As the first person to set foot on the Moon, Neil Armstrong was a global icon who symbolized the greatest triumph of mankind’s pioneering spirit. He had all the attributes one would expect of an astronaut: bravery, professionalism, technical skill and composure. What separated him from the rest, according to those who knew or studied him, was a surreal confidence — it was with legendary aplomb that he manually guided a fuel-depleted lunar module to the surface of the Moon — and a humility that was both refreshing and inspiring.
It was partly because of these qualities that he became the world’s ambassador to the heavens. Luck also played pivotal a role: Many things had to fall into place for Mr. Armstrong to earn his place in history, including a series of precursor missions that, had any of them gone differently, would have handed someone else the opportunity. He also had a large and immensely capable supporting cast at NASA and in industry, engineers and scientists armed with tools that were utterly primitive by today’s standards.
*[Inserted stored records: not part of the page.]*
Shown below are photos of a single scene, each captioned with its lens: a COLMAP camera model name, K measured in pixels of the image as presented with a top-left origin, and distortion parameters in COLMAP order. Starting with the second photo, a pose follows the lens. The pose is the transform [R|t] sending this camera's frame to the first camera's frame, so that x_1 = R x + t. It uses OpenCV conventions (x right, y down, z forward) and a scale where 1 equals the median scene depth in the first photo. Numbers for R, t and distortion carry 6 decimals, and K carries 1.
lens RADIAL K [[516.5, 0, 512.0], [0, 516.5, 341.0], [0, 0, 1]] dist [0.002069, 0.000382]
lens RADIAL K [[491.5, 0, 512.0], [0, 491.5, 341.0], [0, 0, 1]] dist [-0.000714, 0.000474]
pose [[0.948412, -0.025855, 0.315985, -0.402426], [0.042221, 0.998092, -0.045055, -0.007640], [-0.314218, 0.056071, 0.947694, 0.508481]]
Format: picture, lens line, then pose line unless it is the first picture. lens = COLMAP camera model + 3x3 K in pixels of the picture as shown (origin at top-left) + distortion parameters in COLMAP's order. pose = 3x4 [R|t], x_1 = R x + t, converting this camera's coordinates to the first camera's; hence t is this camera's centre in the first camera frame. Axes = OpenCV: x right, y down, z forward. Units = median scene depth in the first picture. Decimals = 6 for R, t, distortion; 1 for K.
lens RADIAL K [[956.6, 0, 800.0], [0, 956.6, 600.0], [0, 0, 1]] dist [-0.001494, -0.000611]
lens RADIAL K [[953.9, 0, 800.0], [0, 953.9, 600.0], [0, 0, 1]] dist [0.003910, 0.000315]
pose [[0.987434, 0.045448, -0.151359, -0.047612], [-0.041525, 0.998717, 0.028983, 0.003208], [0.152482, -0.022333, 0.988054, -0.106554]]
Underlying it all was a bold presidential mandate, issued in the heat of a Cold War competition with the Soviet Union.
Mr. Armstrong’s aversion, or at least indifference, to the spotlight was well documented over the years — he never sought to leverage his fame, be it for financial gain, ego gratification or influence. So it was a bit surprising when, in April 2010, he joined the chorus of voices against the direction U.S. President Barack Obama had chosen for the nation’s human spaceflight program. The president’s plan, unveiled just two months before, entailed canceling the Moon-bound Constellation program, outsourcing crew transport to and from the international space station, and investing in technologies that might someday make deep-space exploration easier.
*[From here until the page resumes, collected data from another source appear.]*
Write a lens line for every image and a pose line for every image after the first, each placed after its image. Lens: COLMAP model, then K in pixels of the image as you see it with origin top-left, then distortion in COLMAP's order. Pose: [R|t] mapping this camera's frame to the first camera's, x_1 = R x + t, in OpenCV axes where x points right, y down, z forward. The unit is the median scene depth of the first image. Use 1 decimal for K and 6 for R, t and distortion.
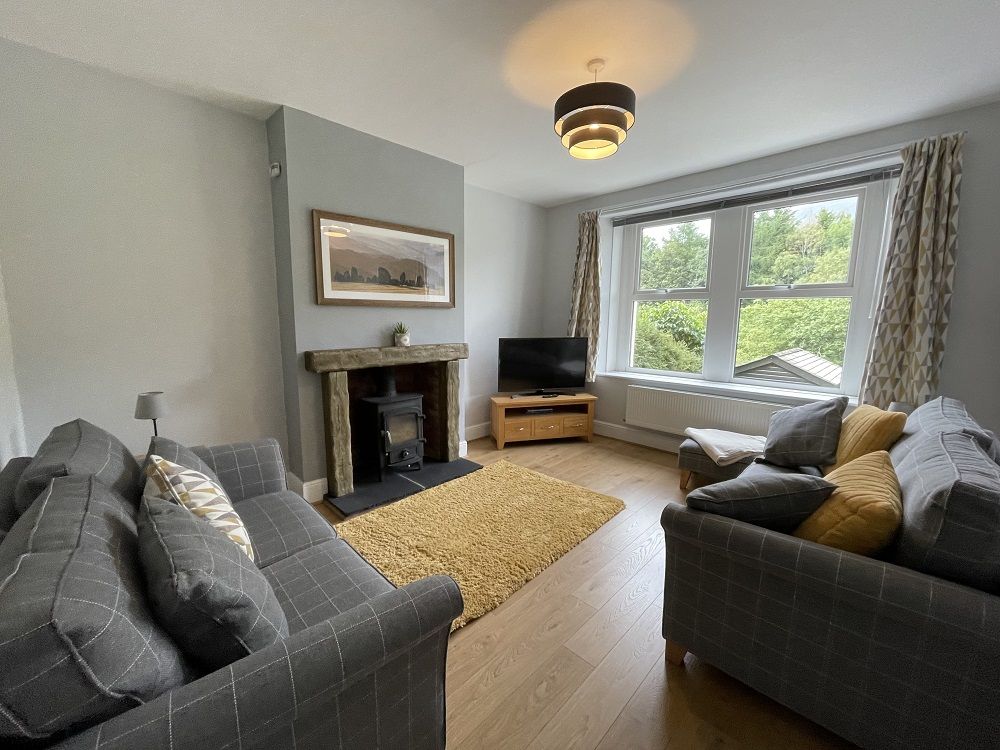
lens RADIAL K [[408.1, 0, 497.8], [0, 408.1, 372.3], [0, 0, 1]] dist [0.000108, 0.000111]
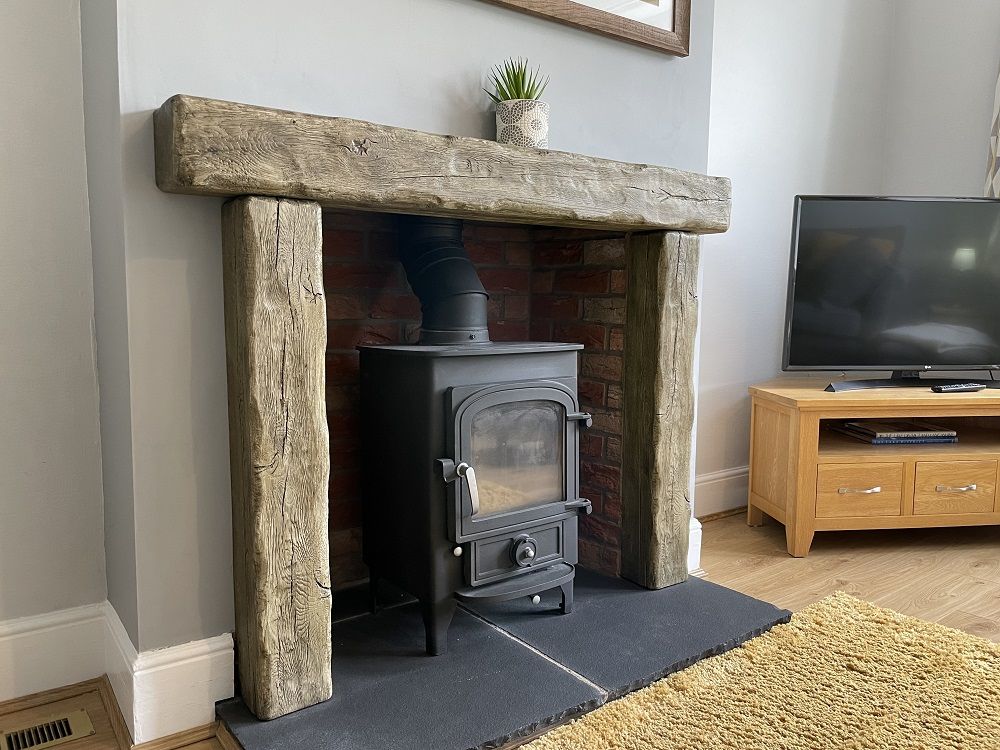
lens RADIAL K [[736.7, 0, 500.0], [0, 736.7, 375.0], [0, 0, 1]] dist [0.049522, -0.000694]
pose [[0.990740, 0.010875, -0.135339, -0.175482], [-0.017943, 0.998532, -0.051115, 0.107204], [0.134584, 0.053070, 0.989480, 0.505297]]
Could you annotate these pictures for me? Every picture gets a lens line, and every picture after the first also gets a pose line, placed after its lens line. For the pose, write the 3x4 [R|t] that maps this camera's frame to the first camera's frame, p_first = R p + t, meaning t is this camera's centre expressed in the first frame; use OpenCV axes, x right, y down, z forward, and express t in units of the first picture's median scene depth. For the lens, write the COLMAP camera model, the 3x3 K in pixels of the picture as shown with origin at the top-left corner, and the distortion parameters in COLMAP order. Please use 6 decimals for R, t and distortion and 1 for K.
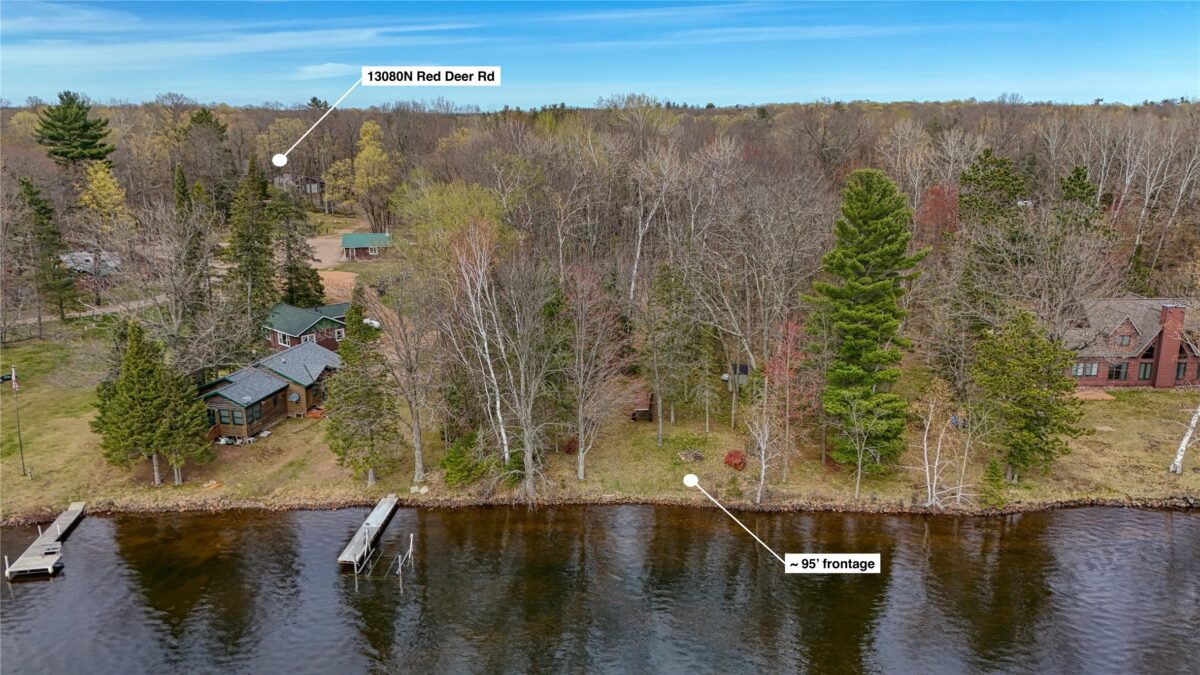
lens RADIAL K [[836.8, 0, 600.0], [0, 836.8, 337.5], [0, 0, 1]] dist [0.024718, -0.002159]
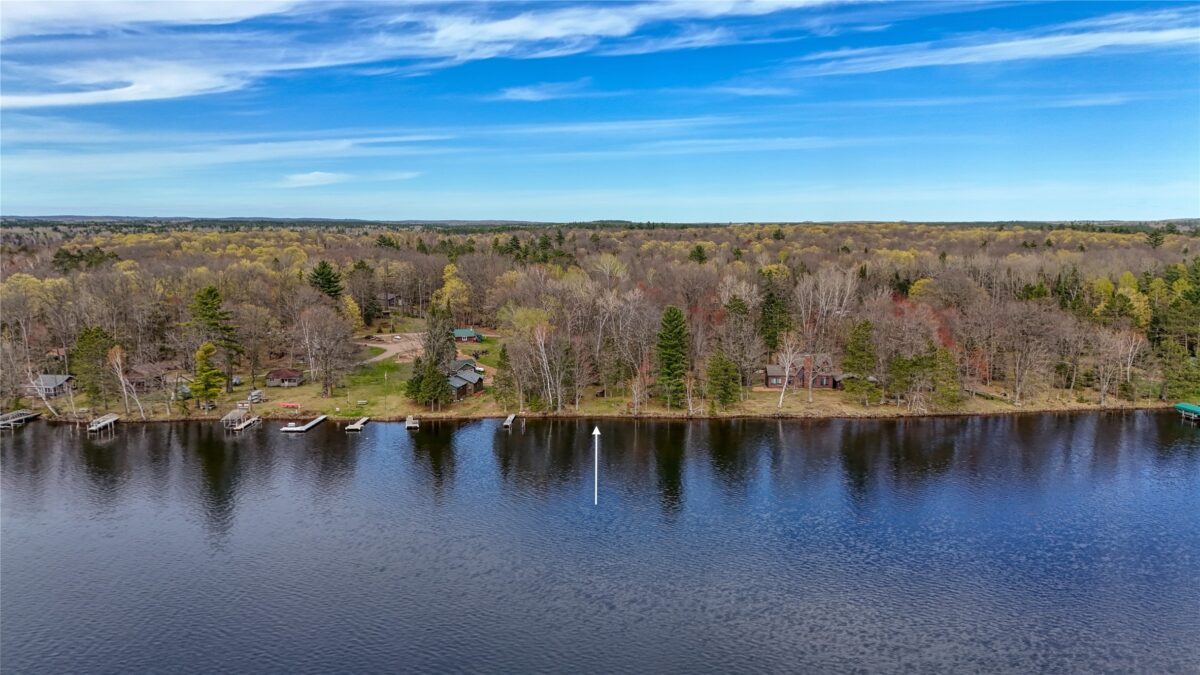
lens RADIAL K [[836.8, 0, 600.0], [0, 836.8, 337.5], [0, 0, 1]] dist [0.024718, -0.002159]
pose [[0.999960, -0.003133, 0.008395, 0.033845], [0.004124, 0.992683, -0.120683, 0.270569], [-0.007955, 0.120713, 0.992656, -1.921452]]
It’s not hard to see why the Mr. Armstrong signed, along with fellow Apollo astronauts James Lovell and Eugene Cernan, an open letter of protest to President Obama: He clearly felt strongly about America’s spaceflight future, and the letter cast the Obama plan as a step backwards with no credible path to new frontiers. These concerns were not unreasonable, even if the letter overlooked the fact that Constellation in all likelihood would have required far more funding than NASA could reasonably expect and as a result would have severely eroded budgets for other agency programs.
Recent developments have fueled hopes that independent U.S. crew access to space will be restored in five or so years, but the nation’s post-space station future in human spaceflight is murky at best. President Obama has targeted an unspecified asteroid as the next destination for human space explorers, while Congress has directed NASA to develop vehicles capable of taking astronauts beyond low Earth orbit. But there’s no cohesive strategy, and given the current political and budgetary environment, it is difficult to envision a realistic plan for meaningful exploration emerging anytime soon.
Things aren’t looking much brighter in robotic exploration, the realm in which NASA has arguably done the most to expand humankind’s frontiers in the decades since Apollo. NASA recently showcased its unparalleled technical chops by landing a 1-ton, nuclear-powered rover on the surface of Mars, but has shelved all future plans for planetary missions of that scale.
NASA is willing and able, as the Curiosity Mars rover landing proved, but the appetite for risk among the agency’s political masters has dwindled amid a grim fiscal forecast and the absence of a compelling political rationale.
It is understandable — indeed inevitable — that many will view Neil Armstrong’s passing as another reminder that the nation has yet to match, let alone surpass, its Apollo-era achievements, and of the self-imposed paralysis that has quashed any hopes of doing so in the next two decades. But such an observation also speaks eloquently to the magnitude of the accomplishment and, in turn, to the immense power of political and national will. If the reaction to Mr. Armstrong’s death — and to Curiosity’s landing just a few weeks earlier — is any indication, the urge to explore is still very much a part of the human psyche. The challenge is finding a way to harness that impulse.